In der Präsentation wurden sowohl der Vermögenshaushalt von rund 33,1 Millionen Euro als auch der Verwaltungshaushalt, der etwa 247,6 Millionen Euro umfasst, vorgestellt. Ein besonderes Augenmerk liegt hierbei auf den Betriebskostenzuschüssen für die Krankenhaus GmbH, die sich in den kommenden Jahren auf zwischen 10 und 12 Millionen Euro belaufen werden. Landrätin Andrea Jochner-Weiß hat betont, dass die aktuelle Situation alle Landkreise betrifft und des Wegen ein umfassender Plan zur Haushaltskonsolidierung unerlässlich ist.

Haushaltssperre und ihre Auswirkungen

Doch nicht nur die Zahlen des neuen Haushalts werfen Fragen auf. Die Regierung von Oberbayern hat dem Landkreis in einem Schreiben Versäumnisse im Haushalt 2023 vorgeworfen, was zur Beschlussfassung einer Haushaltssperre führte. Diese Sperre, die 30 Prozent aller nicht gesetzlich gebundenen Ausgaben umfasst, wurde beschlossen, um die prekäre Haushaltssituation zu entschärfen. Dies betrifft insgesamt 1,754 Millionen Euro und schränkt auch freiwillige Leistungen ein, wie der Kreisbote berichtet.

Wie eine Kette reihen sich die Herausforderungen aneinander: 2026 könnte die Pro-Kopf-Verschuldung auf etwa 763 Euro steigen, was weit über dem Landesdurchschnitt liegt. Um notwendige Investitionen, wie den Ersatzneubau der Turnhallen am Gymnasium Weilheim oder die Generalsanierung der FOS/BOS, zu ermöglichen, plant der Landkreis Kredite in Höhe von fast 38,5 Millionen Euro für die Jahre 2024 bis 2026. Die allgemeine Diskussion im Kreistag dreht sich bislang um die finanzielle Lage und weitere Einsparmöglichkeiten. Zudem wird erwartet, dass die Krankenhaus GmbH bis 2023 einen Zuschuss von rund 12 Millionen Euro erhält, der möglicherweise sogar auf 14,3 Millionen Euro ansteigen könnte.

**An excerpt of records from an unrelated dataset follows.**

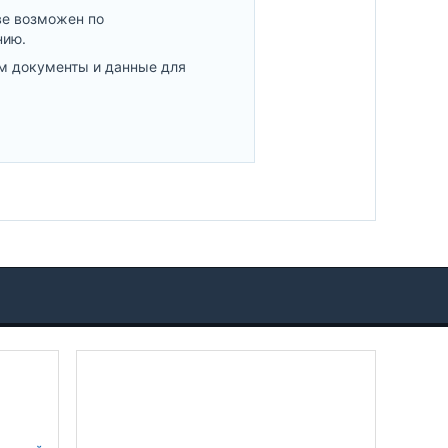
ве возможен по
нию.
м документы и данные для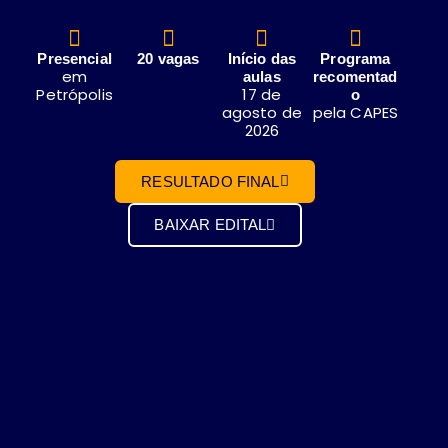
Presencial
20 vagas
Início das
Programa
em
aulas
recomentad
Petrópolis
17 de
o
agosto de
pela CAPES
2026
RESULTADO FINAL
BAIXAR EDITAL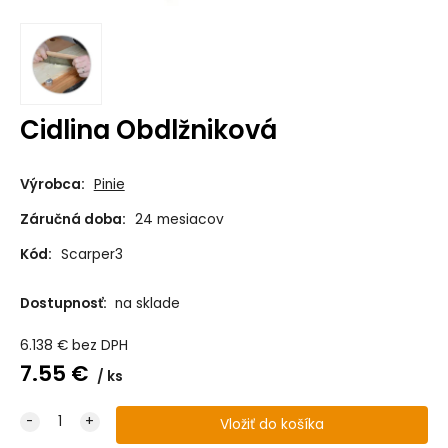
Cidlina Obdlžniková
Výrobca:
Pinie
Záručná doba:
24 mesiacov
Kód:
Scarper3
Dostupnosť:
na sklade
6.138
€
bez DPH
7.55
€
ks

Die schwierige Finanzlage bleibt bestehen

Eines bleibt jedoch trotz aller Einsparungsmaßnahmen klar: Die Neuverschuldung wird sich auf über 12 Millionen Euro belaufen. Die Gesamtverschuldung des Landkreises wird voraussichtlich 109,3 Millionen Euro erreichen. Durch den kommunalen Finanzausgleich, der 2026 auf 12,83 Milliarden Euro steigt, und zusätzliche Mittel des Freistaats in Höhe von 3,9 Milliarden Euro sollen Investitionen in die regionale Infrastruktur gefördert werden. Doch ohne nachhaltige Lösungen werden die Herausforderungen weiterhin drückend bleiben.

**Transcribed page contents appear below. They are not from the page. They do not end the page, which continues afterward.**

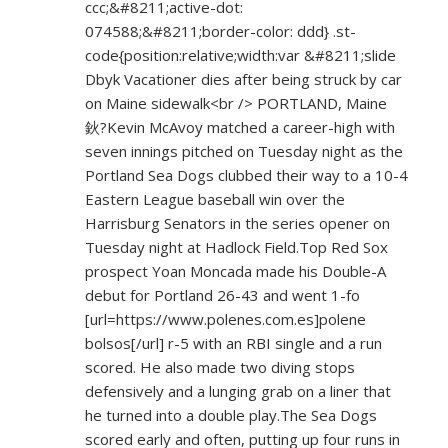
ccc;&#8211;active-dot:
074588;&#8211;border-color: ddd} .st-
code{position:relative;width:var &#8211;slide
Dbyk Vacationer dies after being struck by car
on Maine sidewalk<br /> PORTLAND, Maine
鈥?Kevin McAvoy matched a career-high with
seven innings pitched on Tuesday night as the
Portland Sea Dogs clubbed their way to a 10-4
Eastern League baseball win over the
Harrisburg Senators in the series opener on
Tuesday night at Hadlock Field.Top Red Sox
prospect Yoan Moncada made his Double-A
debut for Portland 26-43 and went 1-fo
[url=
https://www.polenes.com.es]polene
bolsos[/url] r-5 with an RBI single and a run
scored. He also made two diving stops
defensively and a lunging grab on a liner that
he turned into a double play.The Sea Dogs
scored early and often, putting up four runs in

Zukunftsorientierte Investitionen, wie die in Schulen und in das Landratsamt-Gebäude, stehen auf der Agenda. Gleichzeitig müssen Maßnahmen zur Stabilisierung der Finanzen schnellstmöglich umgesetzt werden. Schließlich steht die entscheidende Abstimmung im Kreistag am 5. Dezember an, und ob eine Haushaltssperre weiter Bestand haben wird, bleibt abzuwarten. Die Diskussionen über die finanzielle Zukunft werden wohl auch in den kommenden Wochen nicht an Intensität verlieren.